Exercise objective - Report back every line in the data that includes the string "lines".
* * * * *
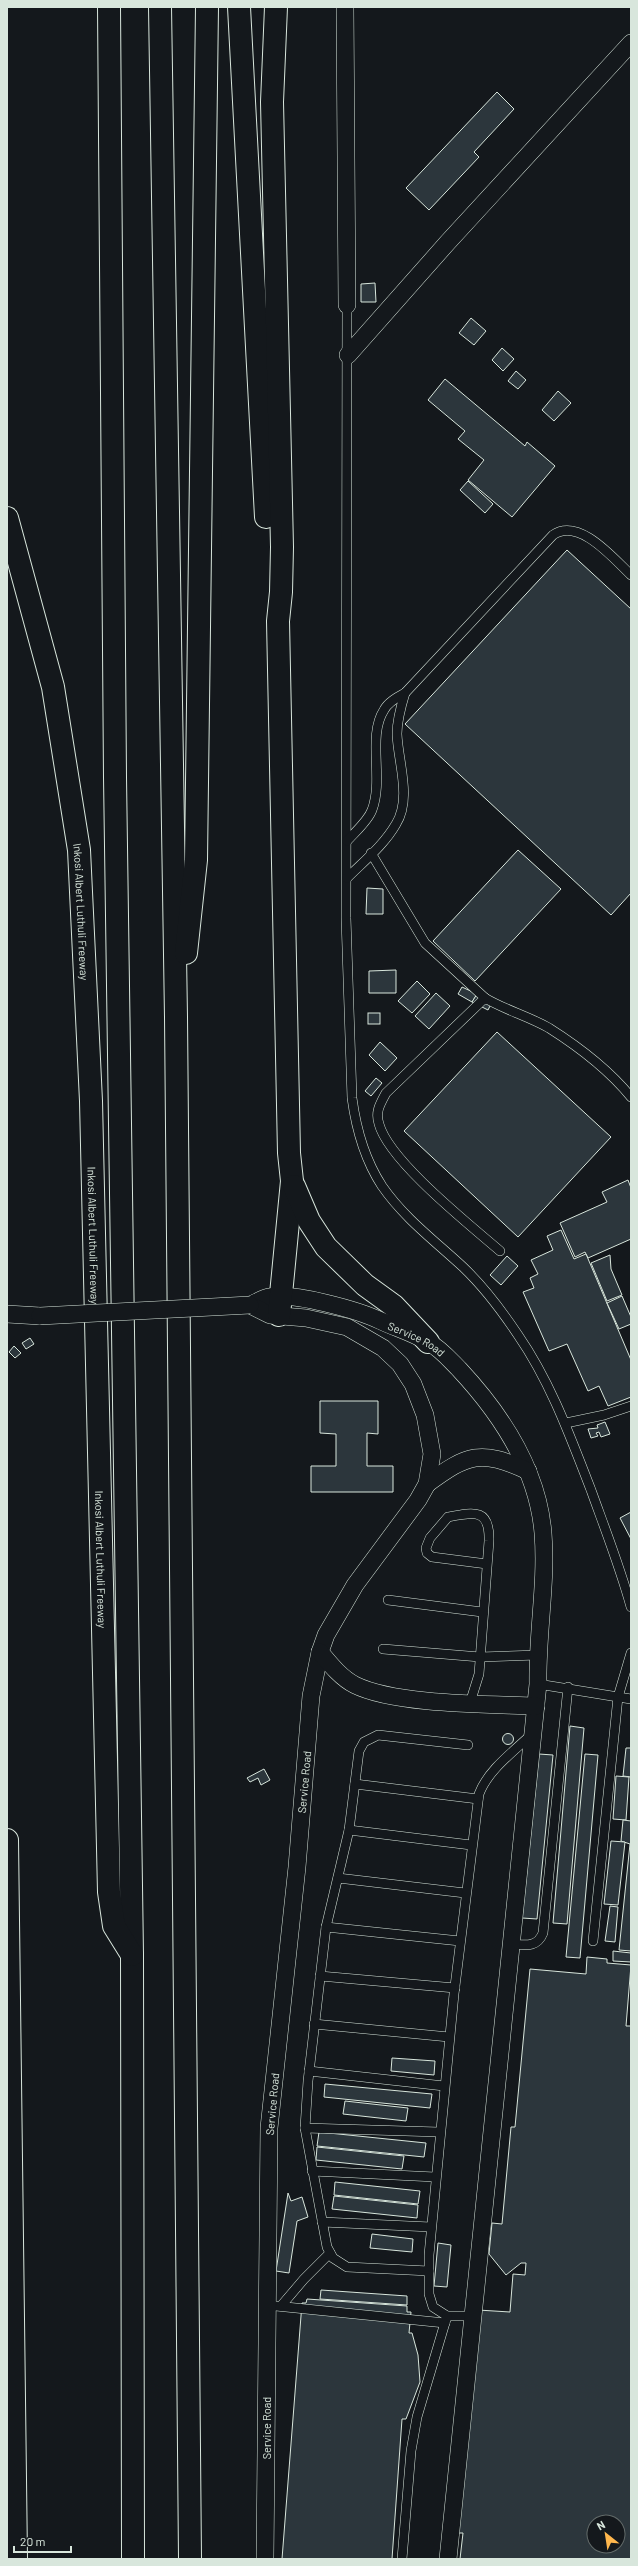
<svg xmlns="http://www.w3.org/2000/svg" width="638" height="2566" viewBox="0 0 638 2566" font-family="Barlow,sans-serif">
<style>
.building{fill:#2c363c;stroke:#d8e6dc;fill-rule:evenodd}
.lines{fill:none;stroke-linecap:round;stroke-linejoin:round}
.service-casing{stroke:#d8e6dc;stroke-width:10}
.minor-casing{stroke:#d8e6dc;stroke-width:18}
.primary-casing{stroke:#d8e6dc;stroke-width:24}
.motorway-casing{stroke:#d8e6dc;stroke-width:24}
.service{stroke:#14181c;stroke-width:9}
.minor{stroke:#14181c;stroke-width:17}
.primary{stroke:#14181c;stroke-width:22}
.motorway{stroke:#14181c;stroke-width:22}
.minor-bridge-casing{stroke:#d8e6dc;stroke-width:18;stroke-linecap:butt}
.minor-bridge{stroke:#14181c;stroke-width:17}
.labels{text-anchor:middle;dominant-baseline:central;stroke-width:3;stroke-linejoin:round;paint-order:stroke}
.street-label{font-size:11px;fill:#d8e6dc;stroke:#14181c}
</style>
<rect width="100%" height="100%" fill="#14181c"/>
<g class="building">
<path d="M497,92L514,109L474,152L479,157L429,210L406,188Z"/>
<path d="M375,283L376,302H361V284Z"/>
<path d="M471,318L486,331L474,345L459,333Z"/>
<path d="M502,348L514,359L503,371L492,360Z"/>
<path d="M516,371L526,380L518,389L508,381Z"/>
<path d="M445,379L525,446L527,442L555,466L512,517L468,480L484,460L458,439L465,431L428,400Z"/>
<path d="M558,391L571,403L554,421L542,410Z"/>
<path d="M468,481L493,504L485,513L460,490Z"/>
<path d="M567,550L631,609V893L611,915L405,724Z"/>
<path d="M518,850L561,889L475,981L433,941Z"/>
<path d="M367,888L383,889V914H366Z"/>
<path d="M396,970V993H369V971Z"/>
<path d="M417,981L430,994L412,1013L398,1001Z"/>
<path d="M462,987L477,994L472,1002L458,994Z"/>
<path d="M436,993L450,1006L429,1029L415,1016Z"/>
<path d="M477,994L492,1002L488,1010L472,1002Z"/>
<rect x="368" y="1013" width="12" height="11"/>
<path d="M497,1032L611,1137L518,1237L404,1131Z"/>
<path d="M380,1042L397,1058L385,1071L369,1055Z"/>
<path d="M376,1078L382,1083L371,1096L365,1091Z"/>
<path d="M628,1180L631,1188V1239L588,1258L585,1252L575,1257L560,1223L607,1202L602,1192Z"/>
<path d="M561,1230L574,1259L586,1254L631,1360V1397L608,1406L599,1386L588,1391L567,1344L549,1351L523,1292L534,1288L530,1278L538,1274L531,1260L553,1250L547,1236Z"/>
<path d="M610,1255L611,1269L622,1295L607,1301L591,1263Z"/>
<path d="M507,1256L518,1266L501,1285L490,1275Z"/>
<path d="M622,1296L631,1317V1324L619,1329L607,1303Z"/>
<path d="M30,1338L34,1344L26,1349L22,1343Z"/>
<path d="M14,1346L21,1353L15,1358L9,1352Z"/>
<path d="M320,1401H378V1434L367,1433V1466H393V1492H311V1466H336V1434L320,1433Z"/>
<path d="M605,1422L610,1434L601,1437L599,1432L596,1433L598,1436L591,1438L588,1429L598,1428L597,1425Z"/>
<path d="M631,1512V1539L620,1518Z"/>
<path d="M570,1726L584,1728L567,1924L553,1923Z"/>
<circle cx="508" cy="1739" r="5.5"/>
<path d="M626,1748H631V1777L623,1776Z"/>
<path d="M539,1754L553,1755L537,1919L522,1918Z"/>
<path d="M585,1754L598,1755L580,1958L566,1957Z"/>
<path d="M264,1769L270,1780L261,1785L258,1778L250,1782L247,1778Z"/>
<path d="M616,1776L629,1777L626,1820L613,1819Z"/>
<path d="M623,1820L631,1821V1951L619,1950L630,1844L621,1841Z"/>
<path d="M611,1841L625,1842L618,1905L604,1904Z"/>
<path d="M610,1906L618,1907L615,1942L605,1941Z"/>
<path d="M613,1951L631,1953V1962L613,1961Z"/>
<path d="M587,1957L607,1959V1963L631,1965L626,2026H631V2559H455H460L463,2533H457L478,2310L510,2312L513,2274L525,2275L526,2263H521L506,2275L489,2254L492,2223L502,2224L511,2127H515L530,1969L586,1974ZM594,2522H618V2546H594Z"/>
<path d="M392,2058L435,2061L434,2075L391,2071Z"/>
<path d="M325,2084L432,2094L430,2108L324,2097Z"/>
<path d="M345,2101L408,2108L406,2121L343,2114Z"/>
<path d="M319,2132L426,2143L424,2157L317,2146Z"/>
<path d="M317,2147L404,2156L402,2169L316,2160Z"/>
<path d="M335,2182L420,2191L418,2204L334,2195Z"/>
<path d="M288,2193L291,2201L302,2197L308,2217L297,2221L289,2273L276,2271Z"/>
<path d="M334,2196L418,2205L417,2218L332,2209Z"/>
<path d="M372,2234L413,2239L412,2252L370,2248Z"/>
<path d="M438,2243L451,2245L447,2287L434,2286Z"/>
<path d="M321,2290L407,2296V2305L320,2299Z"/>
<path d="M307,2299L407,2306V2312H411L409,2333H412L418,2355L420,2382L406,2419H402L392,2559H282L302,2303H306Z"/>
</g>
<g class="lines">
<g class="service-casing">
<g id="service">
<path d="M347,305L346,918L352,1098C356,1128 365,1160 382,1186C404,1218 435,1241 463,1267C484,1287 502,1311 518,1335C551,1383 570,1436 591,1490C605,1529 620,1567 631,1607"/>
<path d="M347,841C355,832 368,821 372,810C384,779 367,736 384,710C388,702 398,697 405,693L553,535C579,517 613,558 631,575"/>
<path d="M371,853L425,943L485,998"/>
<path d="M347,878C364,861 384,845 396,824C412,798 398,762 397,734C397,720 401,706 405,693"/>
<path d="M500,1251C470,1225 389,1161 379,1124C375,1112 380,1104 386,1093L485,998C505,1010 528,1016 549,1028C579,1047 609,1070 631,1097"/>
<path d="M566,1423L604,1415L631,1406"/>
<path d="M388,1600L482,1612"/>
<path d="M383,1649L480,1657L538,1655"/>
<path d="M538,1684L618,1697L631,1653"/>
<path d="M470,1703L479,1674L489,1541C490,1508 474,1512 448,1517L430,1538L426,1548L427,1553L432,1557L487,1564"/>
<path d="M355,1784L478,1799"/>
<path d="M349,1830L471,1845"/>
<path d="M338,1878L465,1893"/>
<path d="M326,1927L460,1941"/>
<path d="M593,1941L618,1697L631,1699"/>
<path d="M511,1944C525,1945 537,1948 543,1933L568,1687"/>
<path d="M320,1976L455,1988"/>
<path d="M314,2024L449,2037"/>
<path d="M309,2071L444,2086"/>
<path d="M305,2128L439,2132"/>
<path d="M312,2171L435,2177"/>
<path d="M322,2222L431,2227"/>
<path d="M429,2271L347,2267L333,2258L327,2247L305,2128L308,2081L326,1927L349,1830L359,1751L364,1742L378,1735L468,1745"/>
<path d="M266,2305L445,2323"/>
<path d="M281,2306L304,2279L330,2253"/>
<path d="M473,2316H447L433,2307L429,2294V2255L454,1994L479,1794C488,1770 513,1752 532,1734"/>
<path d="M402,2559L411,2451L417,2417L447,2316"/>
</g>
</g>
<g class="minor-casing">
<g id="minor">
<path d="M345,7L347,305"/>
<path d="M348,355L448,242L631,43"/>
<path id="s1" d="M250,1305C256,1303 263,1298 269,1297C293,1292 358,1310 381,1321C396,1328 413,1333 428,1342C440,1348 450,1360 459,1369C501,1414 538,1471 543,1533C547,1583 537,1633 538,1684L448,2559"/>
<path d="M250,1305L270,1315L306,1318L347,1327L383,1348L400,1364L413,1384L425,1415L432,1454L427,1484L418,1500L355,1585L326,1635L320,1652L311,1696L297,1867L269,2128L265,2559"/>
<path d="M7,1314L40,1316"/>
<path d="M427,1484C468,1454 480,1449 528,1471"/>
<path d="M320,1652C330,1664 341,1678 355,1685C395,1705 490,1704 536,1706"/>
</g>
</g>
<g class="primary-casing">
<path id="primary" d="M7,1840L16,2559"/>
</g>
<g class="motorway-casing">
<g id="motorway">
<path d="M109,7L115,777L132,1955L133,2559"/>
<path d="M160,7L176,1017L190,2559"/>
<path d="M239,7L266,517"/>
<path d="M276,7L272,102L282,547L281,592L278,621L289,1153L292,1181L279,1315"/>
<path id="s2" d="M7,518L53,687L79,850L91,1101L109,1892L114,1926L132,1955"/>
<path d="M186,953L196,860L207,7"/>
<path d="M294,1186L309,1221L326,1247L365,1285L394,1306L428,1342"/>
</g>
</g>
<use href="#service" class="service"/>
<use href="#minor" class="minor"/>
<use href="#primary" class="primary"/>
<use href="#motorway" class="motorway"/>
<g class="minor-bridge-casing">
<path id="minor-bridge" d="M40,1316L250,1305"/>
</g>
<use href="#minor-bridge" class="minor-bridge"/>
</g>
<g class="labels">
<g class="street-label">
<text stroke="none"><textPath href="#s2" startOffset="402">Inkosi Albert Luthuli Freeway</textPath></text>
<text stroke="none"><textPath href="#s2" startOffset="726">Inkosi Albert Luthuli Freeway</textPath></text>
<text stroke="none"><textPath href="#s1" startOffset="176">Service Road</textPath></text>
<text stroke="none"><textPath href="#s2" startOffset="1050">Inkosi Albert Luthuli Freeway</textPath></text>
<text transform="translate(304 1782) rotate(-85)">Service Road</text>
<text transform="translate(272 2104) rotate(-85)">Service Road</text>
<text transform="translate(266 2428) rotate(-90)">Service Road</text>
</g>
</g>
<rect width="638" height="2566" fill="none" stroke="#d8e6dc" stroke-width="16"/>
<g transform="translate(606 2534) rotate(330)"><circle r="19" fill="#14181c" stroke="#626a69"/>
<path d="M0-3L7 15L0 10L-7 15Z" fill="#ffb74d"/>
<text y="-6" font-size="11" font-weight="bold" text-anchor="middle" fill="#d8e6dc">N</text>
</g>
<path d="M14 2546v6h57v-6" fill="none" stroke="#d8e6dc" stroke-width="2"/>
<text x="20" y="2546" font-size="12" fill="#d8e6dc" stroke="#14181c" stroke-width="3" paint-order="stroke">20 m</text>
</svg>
* * * * *
Answer below -
.lines{fill:none;stroke-linecap:round;stroke-linejoin:round}
<g class="lines">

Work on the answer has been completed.